By last spring, we had learned our lesson. The boys and I wanted the plant in the yard to thrive like the plants by the porch, so we decided to prune it. And because teen-aged boys were involved, we decided to prune with a machete. We hacked that poor plant to pieces in a truly brutal pruning process.
I think the crucifixion was something like that, a brutal pruning. But a pruning with one important difference. Jesus, the one who got pruned, did not need the pruning himself. Jesus was healthy and bearing good fruit. We are the ones like the scrawny rhododendron plant. We are the ones who needed pruning, not him. Jesus was pruned for us.
Shortly after Jesus entered Jerusalem, which we heard about last week, Jesus saw a fig tree that was not producing fruit. Jesus cursed the tree, and it withered (Mark 11:12-14, 20).
We are that fig tree. Apart from Christ, we cannot produce fruit. Apart from Christ, we do not even have the strength to survive a pruning. We deserve to be cursed and cut down.
But instead of cursing us, Jesus saves us.
At his crucifixion, Jesus was brutally pruned in our place. Like a seed, Jesus was buried in the ground, where he established a new and healthy root system. And Jesus grafts us onto the root he established. As Jesus says, he is the vine, and we are his branches (John 15:5).
We were a scrawny, dying, fruitless tree. But Jesus gives us new roots so that we can live and flourish and produce the fruits of the kingdom.
On Good Friday, we cannot yet see new life. On Good Friday, we cannot even see a healthy root system. On Good Friday, all we can see is the remnant of a bush that has been hacked apart, a crucified and dead body.
But already on Good Friday, new life is germinating.
Last Tuesday, the clergy of the diocese gathered for a morning retreat and to renew our ordination vows. One of the retreat leaders offered a perfect image for Good Friday. He had just seen a forsythia bush buried in snow but blossoming. He was so struck by the sight that he took a picture of it, which he showed me afterwards.
He did some research to try to understand how the bush could blossom in the snow. Apparently, the trigger for plants to blossom is not anything we can see. It is not surface light or warmth. According to this man, plants blossom when their roots get warm.

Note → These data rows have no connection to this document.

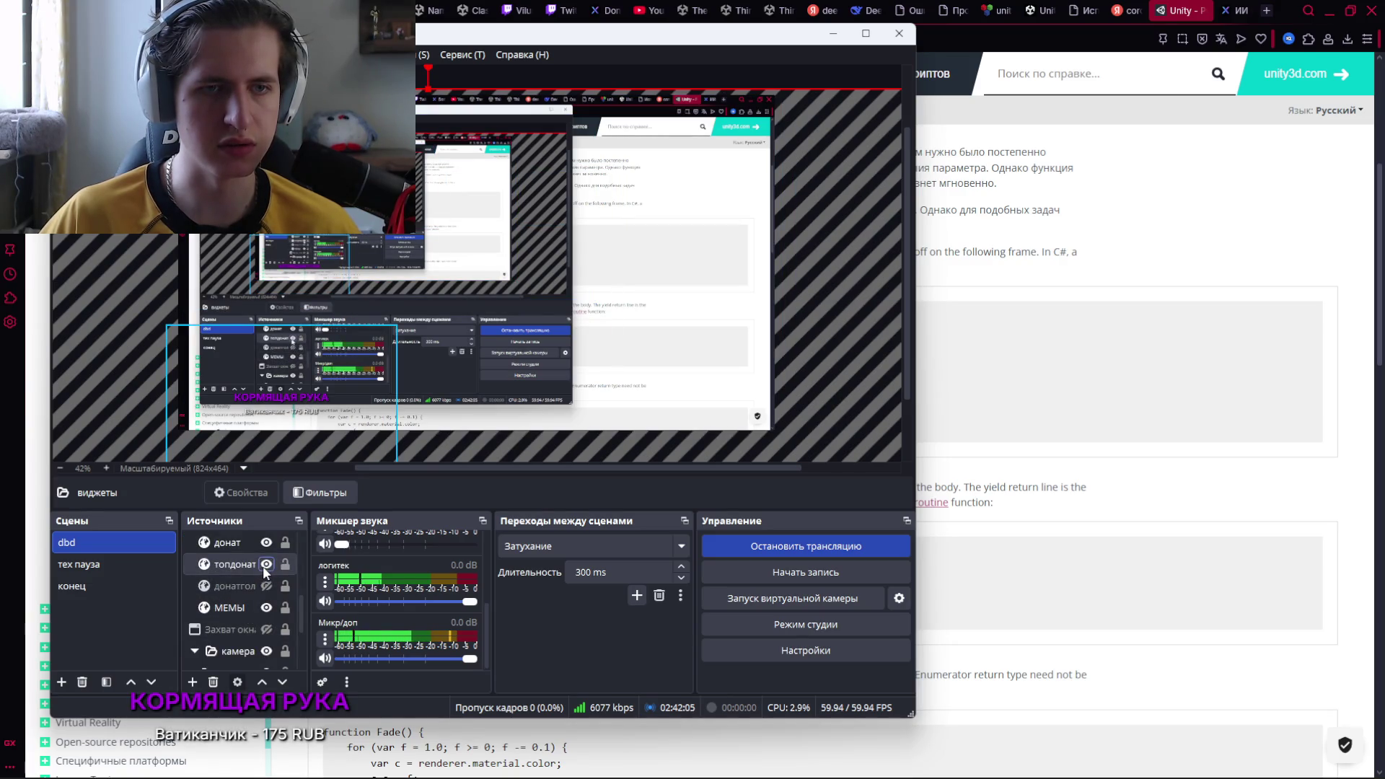
left_click(238, 565)
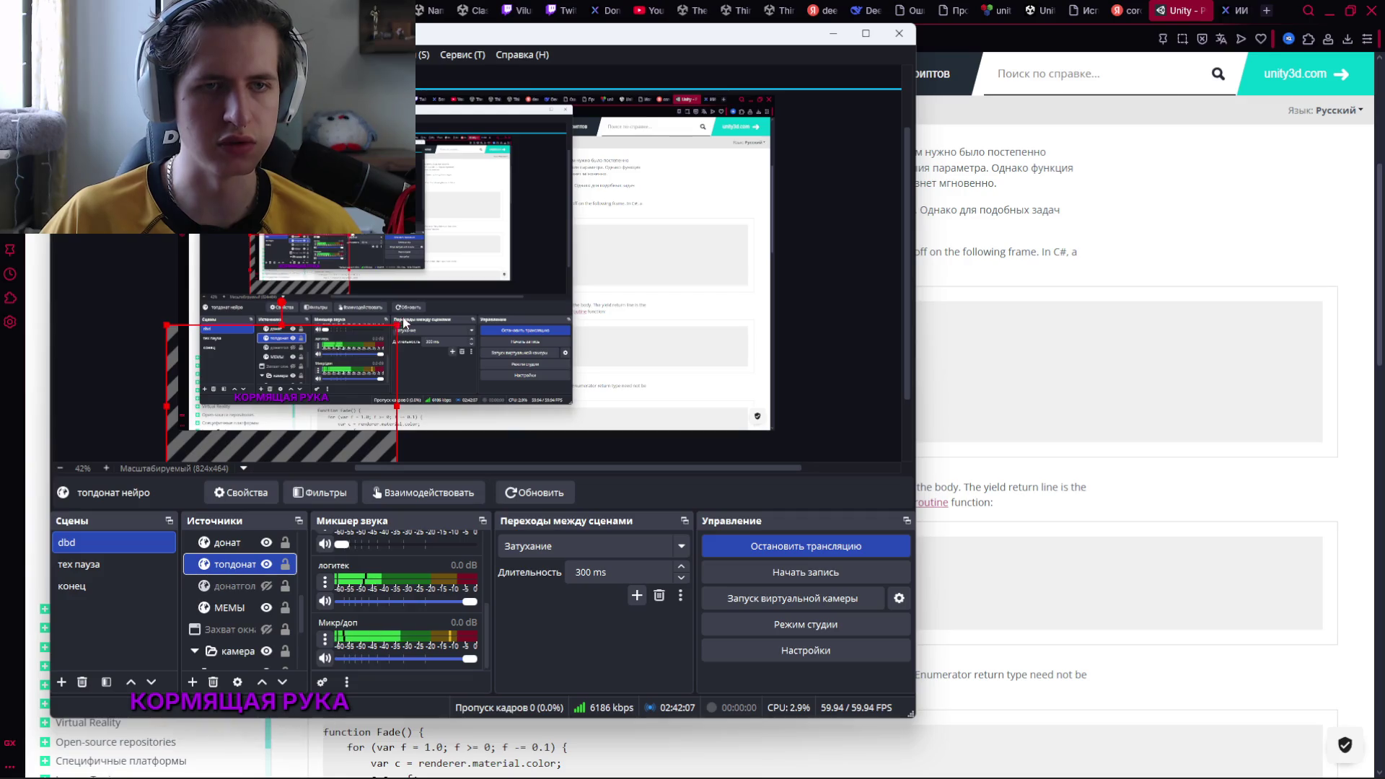
mouse_move(404, 323)
left_mouse_down()
mouse_move(442, 326)
mouse_move(423, 317)
mouse_move(399, 337)
left_mouse_up()
Translate the Unity Coroutines documentation page into Russian
left_click(1210, 426)
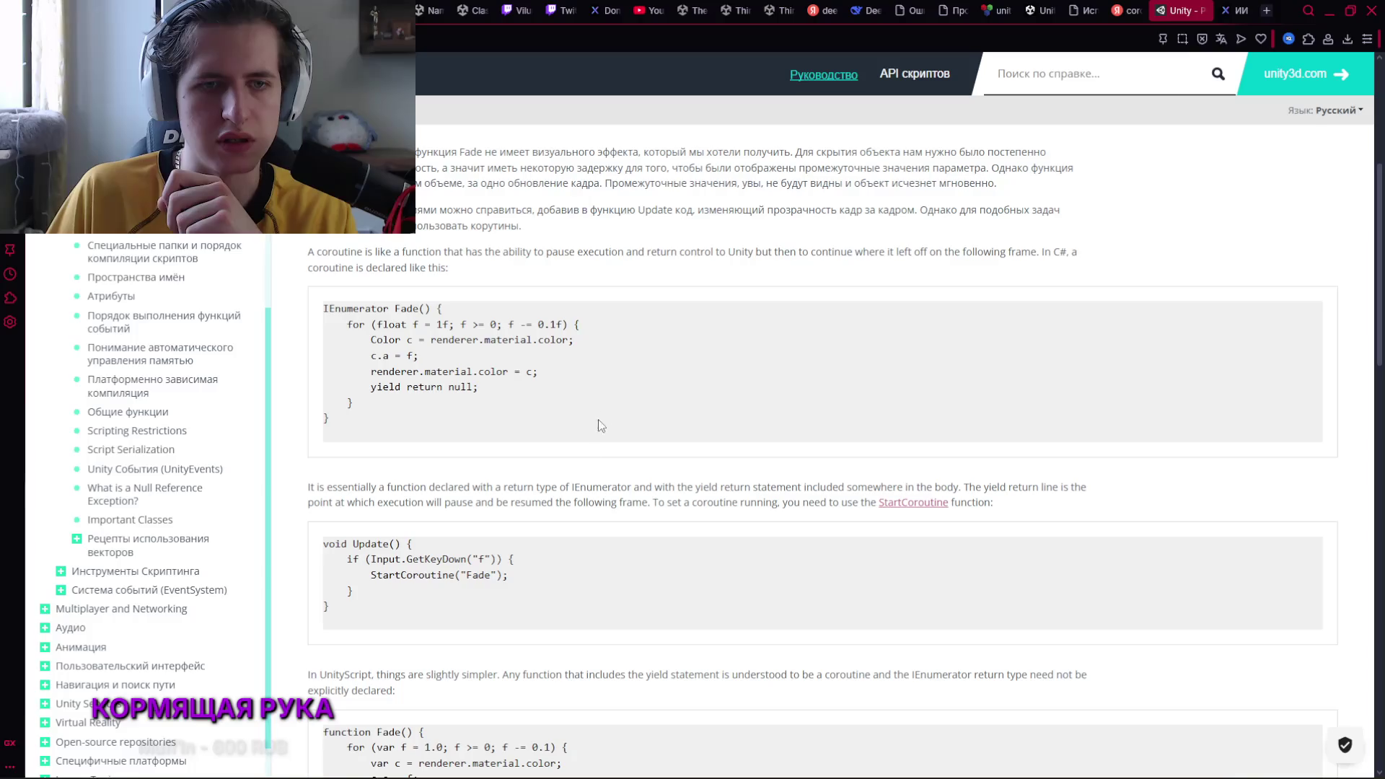
scroll(603, 415, "down", 1)
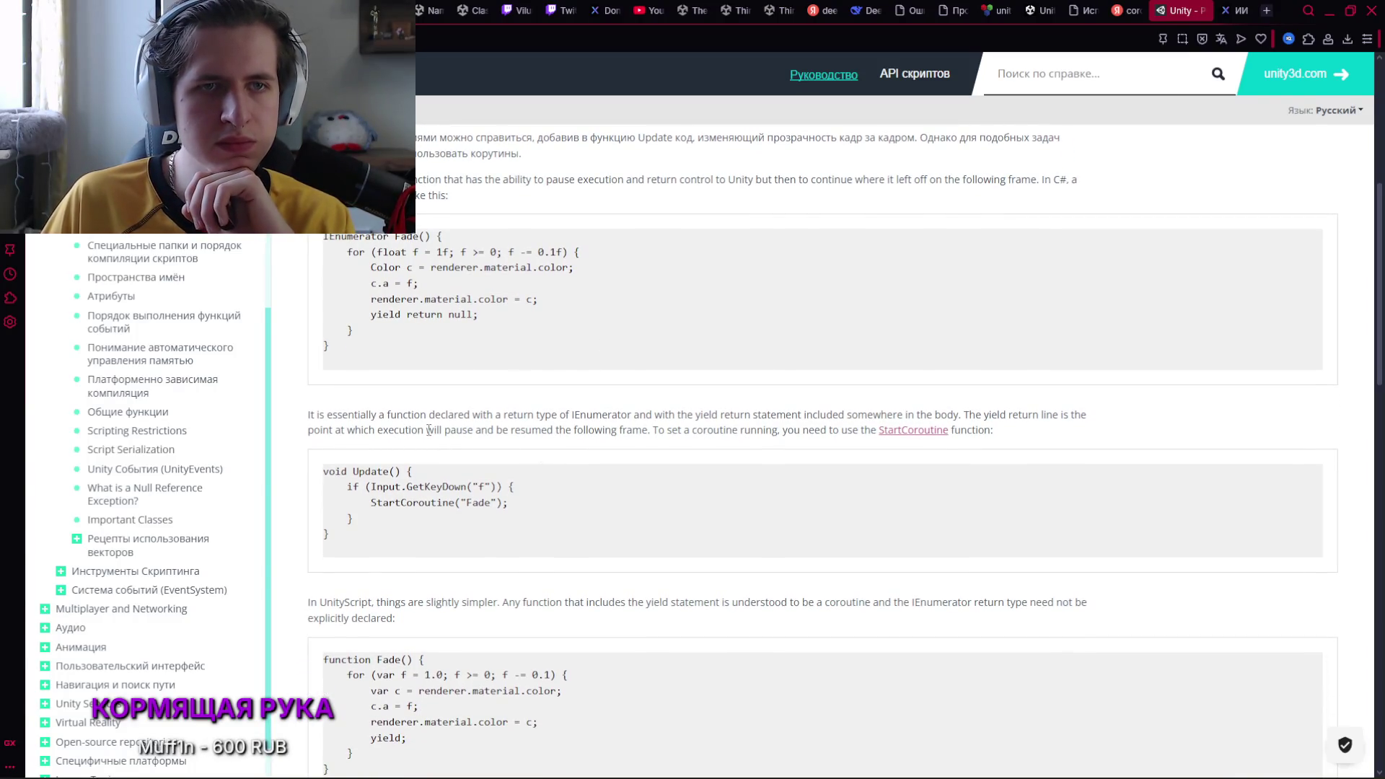
right_click(428, 433)
left_click(469, 638)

Presumably in the case of the forsythia bush, its roots were near a pipe of some kind. The pipe warmed the roots, and the bush blossomed.
Jesus died to establish that kind of root for us, a root so full of life-giving warmth that it enables us to blossom even when we could not otherwise blossom, even when everything around us seems barren and lifeless.
Good Friday is a winter kind of day. But to the degree we are rooted in Christ, our roots will always be warm and healthy, even in the coldest and darkest winter.
The story of our rhododendron has a sad ending. We had to move. Smith College cut down everything in the yard and then tore our old house down. They are building dorms where our rhododendron used to be.
But who knows? Maybe that story is not over. After all, those plants had strong roots. Maybe they will come back once again. Maybe they will be like the forsythia plant that blossomed in the snow.
That, at any rate, is possible for us. After all, we who were dead to God have been made alive again in Christ Jesus.
Whatever happens to that plant, on this day, we give thanks to Jesus Christ for allowing himself to be pruned for us. We give thanks to Christ for giving us new and life-giving roots. And we pray that we may bear fruit worthy of his sacrifice.
In the name of our crucified Lord, amen.